Le chiffre de Dunbar

Dunbar est un sociologue/anthropologiste, il constate que les villages de la préhistoire se scindent autour de 150/220 personnes, laissant penser que notre physiologie nous interdit d’avoir plus de 150/220 réelles connections sociales. Si donc je veux encourager un sentiment d’appartenance à une communauté je vais limiter mes “divisions,départements,agences” à 150/220 personnes.

Plaisir d’appartenance à un groupe

Avec les recherches de Christopher Allen, on évoque le plaisir d’appartenir à un groupe, quel chiffre déclenche cette satisfaction ? Le tableau ci-contre indique que le meilleur sentiment de satisfaction, qui appuiera un sentiment d’appartenance, se ressent autour de 7 et 50. Si donc je suis un dirigeant je vais découper mon organisation en divisions de 150/220, puis en départements de 50, puis en équipe de 7.

Souvent c’est le moment où quelqu’un dit qu’on ne peut ainsi pas faire de “gros projets”, de “grands produits” avec une équipe de 7 par manque de capacité. Peut-être mais avec 7 équipes de 7 on le peut. Naturellement les “gros projets” entraînent un besoin de synchronisation (c’est tout l’enjeu du agile at scale, culture et synchronisation), mais il est bien plus facile de synchroniser 7 équipes de 7, que de travailler “en rateau” avec 50 personnes.

Communications interactives

Enfin le chiffre 7 est corroboré par l’observation de Fred Brooks (dans le vieux et célèbre “homme mois mythique”), qui démontre visuellement que le nombre d’interactions devient insoutenable dès que l’on franchit la barre des 7/9 personnes. C’est à dire qu’une vraie communication et dynamique d’équipe se bâtit… de 4 (à partir de quatre sensation d’équipe, avec c’est encore des individualités, ce n’est pas négatif cependant), jusqu’à 8. Au delà de 8 on observe que les communications interactives se scindent en deux groupes.

Ainsi donc à la recherche d’un sentiment d’appartenance je vais décliner mon organisation en groupes de 150/220, puis 50, enfin des équipes de 4 à 8. Ainsi mon implication et mon engagement seront meilleurs.

Courbe de Allen

Puisque l’on parle qualité de la communication, je précise souvent que la co-localisation est clef. Cette observation est confortée par les études “officielles” (de IBM !) qui décrivent qu’au delà de 15m la communication s’effondre. Aleister Cockburn utilise la métaphore suivante : au delà de la distance d’un bus la communication s’effondre.

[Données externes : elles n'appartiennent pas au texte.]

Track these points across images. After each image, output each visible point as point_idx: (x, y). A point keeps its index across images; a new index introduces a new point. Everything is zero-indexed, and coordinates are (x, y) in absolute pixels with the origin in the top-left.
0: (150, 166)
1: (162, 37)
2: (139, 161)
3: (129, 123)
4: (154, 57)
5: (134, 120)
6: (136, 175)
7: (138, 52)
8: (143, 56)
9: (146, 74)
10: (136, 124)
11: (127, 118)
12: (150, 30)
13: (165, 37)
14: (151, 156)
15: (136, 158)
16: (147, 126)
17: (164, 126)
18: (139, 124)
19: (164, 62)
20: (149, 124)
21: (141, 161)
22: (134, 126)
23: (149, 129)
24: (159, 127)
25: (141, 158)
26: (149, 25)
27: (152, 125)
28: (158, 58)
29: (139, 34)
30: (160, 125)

Ces dernières années je pourrais remettre en question cette question de distance et de co-localisation car les nouveautés technologiques peuvent la rendre invisible. Sous couvert de plusieurs conditions, mais c’est probablement l’objet d’un autre article.

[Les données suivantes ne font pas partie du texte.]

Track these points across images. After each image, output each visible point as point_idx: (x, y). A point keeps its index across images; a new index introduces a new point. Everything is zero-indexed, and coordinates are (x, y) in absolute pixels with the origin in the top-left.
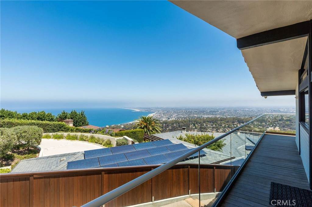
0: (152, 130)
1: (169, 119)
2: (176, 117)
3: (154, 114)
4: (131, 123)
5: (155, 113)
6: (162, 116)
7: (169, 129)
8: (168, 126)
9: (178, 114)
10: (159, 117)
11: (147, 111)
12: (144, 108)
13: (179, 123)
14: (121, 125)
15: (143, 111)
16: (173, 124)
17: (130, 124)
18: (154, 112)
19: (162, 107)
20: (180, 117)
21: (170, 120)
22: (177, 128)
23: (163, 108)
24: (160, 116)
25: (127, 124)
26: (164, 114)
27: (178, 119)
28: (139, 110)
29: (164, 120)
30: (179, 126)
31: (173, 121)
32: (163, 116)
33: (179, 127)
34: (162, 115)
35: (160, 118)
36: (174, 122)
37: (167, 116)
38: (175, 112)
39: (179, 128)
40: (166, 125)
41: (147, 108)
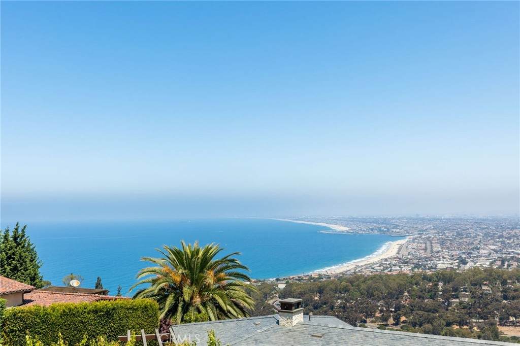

Travailler pour quelque chose qui nous dépasse, de plus grand que nous

Nous avions parlé d’un objectif clair pour engager les joueurs de jeux vidéos. Dans “la vraie vie” – comme on l’entend souvent – celui doit être habité par du sens. C’est la fable du tailleur de pierre, je suis engagé si je ne taille pas simplement une pierre, ou même si je ne fais que cela pour nourrir ma famille, je suis engagé, impliqué, si je vois la cathédrale que nous batissons au travers de ma taille.

Conclusion de cette série

Je reprends comme je le disais dans cette série des écrits passés, qui me semblent toujours d’actualité avec des conversations actuelles et récentes. Je vais continuer ce travail de réfection.

Pour conclure sur l’engagement : un objectif clair qui soit habité par du sens, des règles claires mais qui laissent assez d’espace pour l’autonomie et le sentiment de contrôle, du feedback qui permette un sentiment de progrès régulier, une invitation et les conditions d’une dynamique de groupe.